昨日は製品や商品を販売した場合について触れましたが、今日は請負契約の場合について触れたいと思います。
請負契約の場合
請負の内容が建設、造船などの工事の場合のその工事の引渡し日は、具体的には下記の通りです。
・作業を決了した日
・相手方の受入場所へ搬入した日
・相手方が検収を完了した日
・相手方において使用収益ができることとなった日
その工事の種類、性質、契約内容などに応じて、その引渡しの日として合理的と認められる日を継続して売上計上日とします。
決算日に工事代金の額が確定していない場合、商品や製品の販売と同様、適正な見積額で売上計上し、売上金額の確定時に差額を調整します。
その他、建設業も含めてケースごとに見ていくと以下の通りです。
1.物の引渡しがある場合(建設業など)
物の引渡しがある請負契約の場合には、その全部が完成して相手方に引き渡した日が売上計上日です(工事完成基準)。
建設業で言えば、建設した建物や構築物などが完成し、相手に引き渡した日です。
2.物の引渡しがない場合(運送、設計、測量など)
物の引渡しを要しない請負契約の場合には、その契約に基づく業務の全部が完了した日に売上計上します。
3.着手の日から契約上の引渡し日までの期間が1年以上であり、請負対価が10億円以上の場合
建設やソフトウェアの制作などの請負契約において、着手の日から契約上の引渡し日までの期間が1年以上あり、請負対価が10億円以上の場合、
工事の進捗度に応じて売り上げを計上します(工事進行基準)。
なお、請負価額の2分の1以上が工事の目的物の引渡しの期日から1年を経過する日後に支払われることが定められているものを除きます。
大きく棚卸資産の販売と請負契約の場合に分けて、売上を認識すべきタイミングを説明しました。
決算日の翌月の売上の内容をしっかりチェックしましょう。

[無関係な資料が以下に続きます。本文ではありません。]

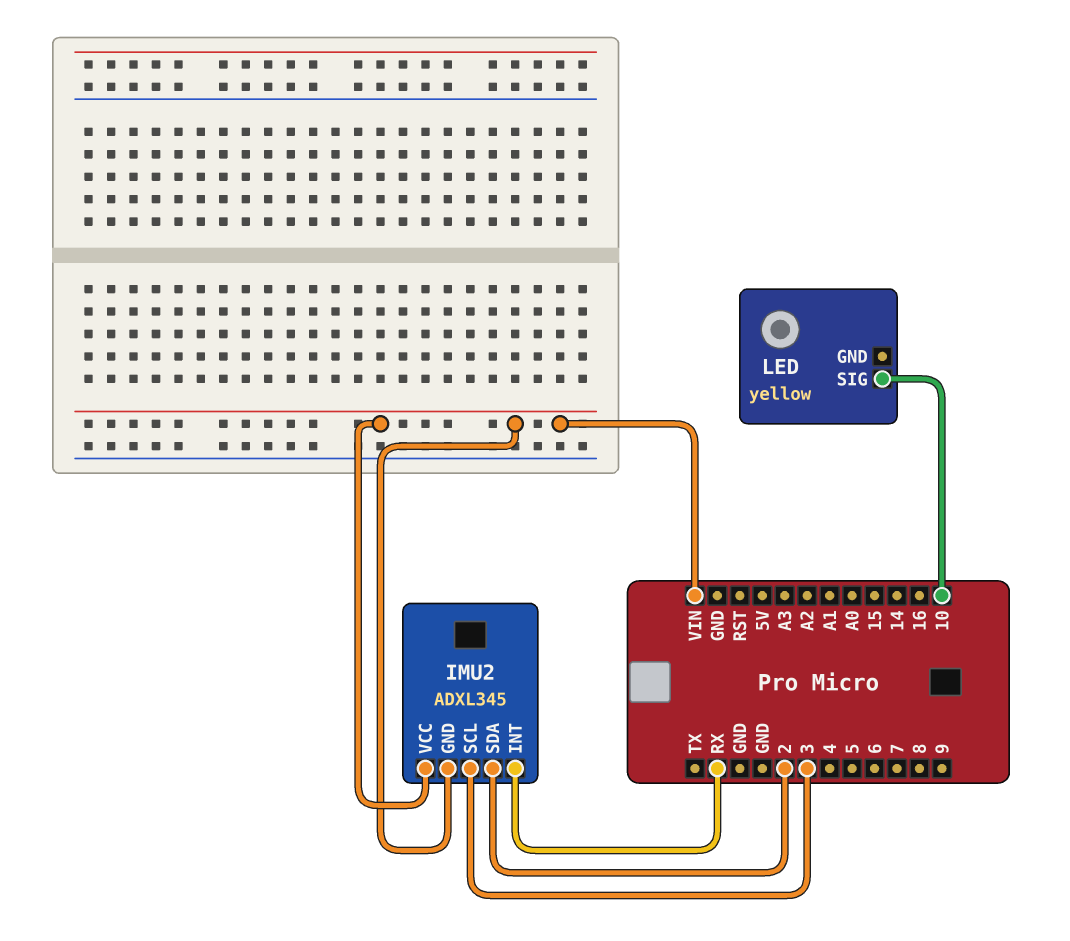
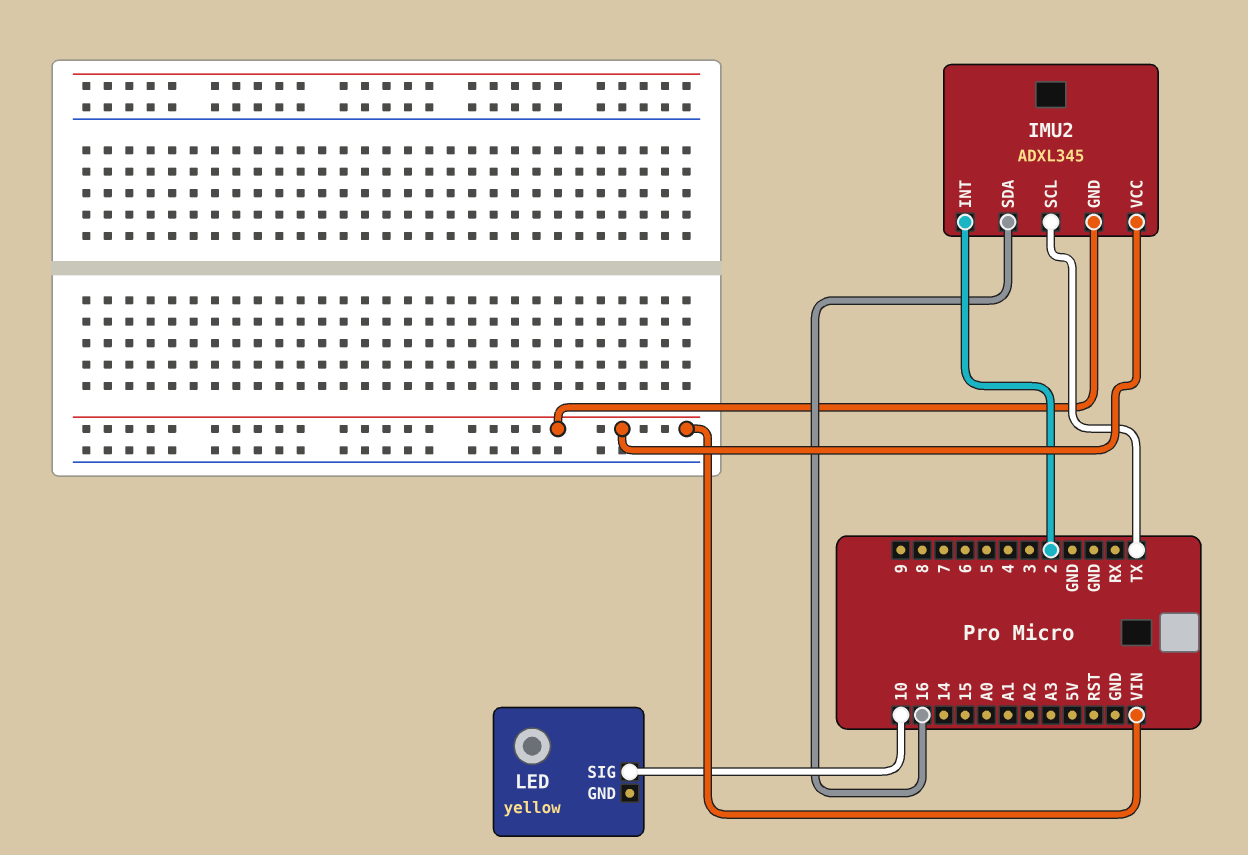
IMU2 pin INT: RX -> 2
IMU2 pin SCL: 3 -> TX
IMU2 pin SDA: 2 -> 16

請求書に決算日前に引渡しを終えたものがないかどうか、納品書や検収書の日付が決算日前のものがないか、確認しましょう。翌々月までしっかりとチェックできればなお良いです。
また、納品書や検収書の日付を改ざんするなど行為はやめましょう。
毎期、出荷した日に売上を計上していたけど、今期は売上が好調で利益が多く出そうだから、得意先が検収した日にしようという恣意的な変更も認められません。